- From: Martin J. Dürst <mduerst@ifi.unizh.ch>
- Date: Fri, 22 Aug 1997 14:46:07 +0200 (MET DST)
- To: "E. Stephen Mack" <estephen@emf.net>
- cc: www-html@w3.org
On Fri, 22 Aug 1997, E. Stephen Mack wrote: > Side issue -- given the hugeness of the Unicode character set > and the convenience of named entities, I predict that future > versions of HTML may add new named entities. Perhaps the > HTML 4.0 spec could add a section telling user agents how to > treat unrecognized named entities. I think this is already dealt with in SGML. Just displaying them verbatim is correct.
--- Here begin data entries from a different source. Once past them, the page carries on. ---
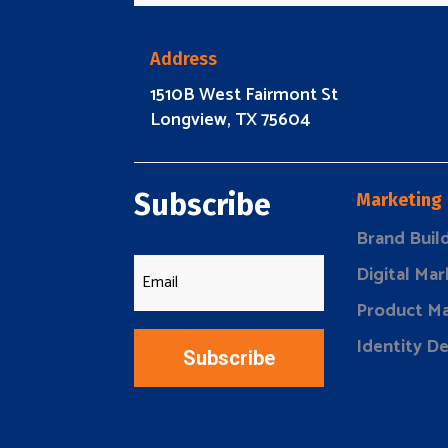
Address
1510B West Fairmont St
Longview, TX 75604
Subscribe
Marketing
Brand Buil
Digital Mar
Product Ma
Identity D
Subscribe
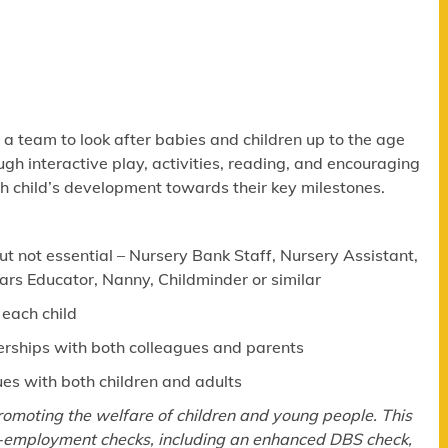
f a team to look after babies and children up to the age
ugh interactive play, activities, reading, and encouraging
ch child’s development towards their key milestones.
ut not essential – Nursery Bank Staff, Nursery Assistant,
ears Educator, Nanny, Childminder or similar
 each child
nerships with both colleagues and parents
ues with both children and adults
omoting the welfare of children and young people. This
e-employment checks, including an enhanced DBS check,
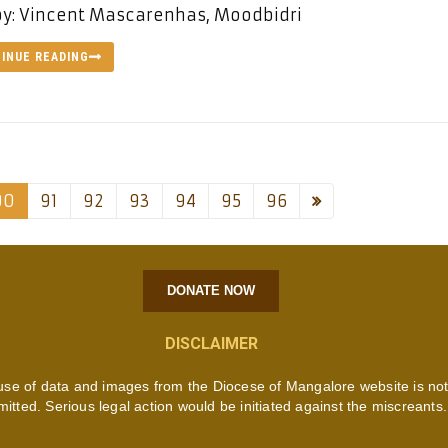
by: Vincent Mascarenhas, Moodbidri
INUE READING
90
91
92
93
94
95
96
DONATE NOW
DISCLAIMER
use of data and images from the Diocese of Mangalore website is no
mitted. Serious legal action would be initiated against the miscreants.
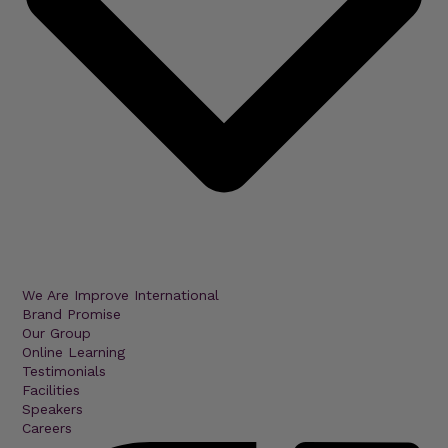
We Are Improve International
Brand Promise
Our Group
Online Learning
Testimonials
Facilities
Speakers
Careers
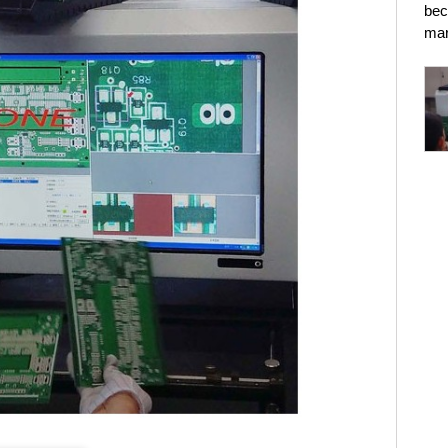
bec
mar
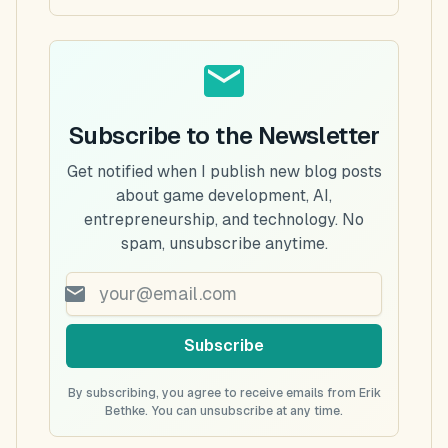
Subscribe to the Newsletter
Get notified when I publish new blog posts
about game development, AI,
entrepreneurship, and technology. No
spam, unsubscribe anytime.
Subscribe
By subscribing, you agree to receive emails from Erik
Bethke. You can unsubscribe at any time.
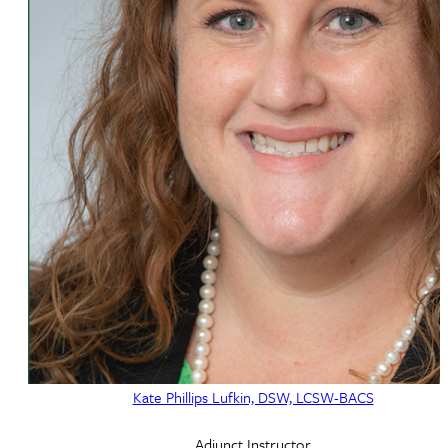
Kate Phillips Lufkin, DSW, LCSW-BACS
Adjunct Instructor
So at least Netscape is correct in this respect. > If HTML 5.0 introduces the &foo; named entity, how should a > pre-HTML 5.0 browser treat &foo; if it sees it? Displaying > the literal sequence "&foo;" strikes me as a less-than optimal > solution. > > (Perhaps a universal fallback mechanism to access a central W3C > standard library of entities, with images of the correct glyphs > if no font is available?) That mechanism is almost in place (as far as characters are concerned; not for the glyphs, anyway). If you use an URL in the DOCTYPE to refer to the W3C DTD, an apprpriately constructed system will included the definitions for these named entities, and convert them first to numeric character references and then to the characters themselves. Regards, Martin.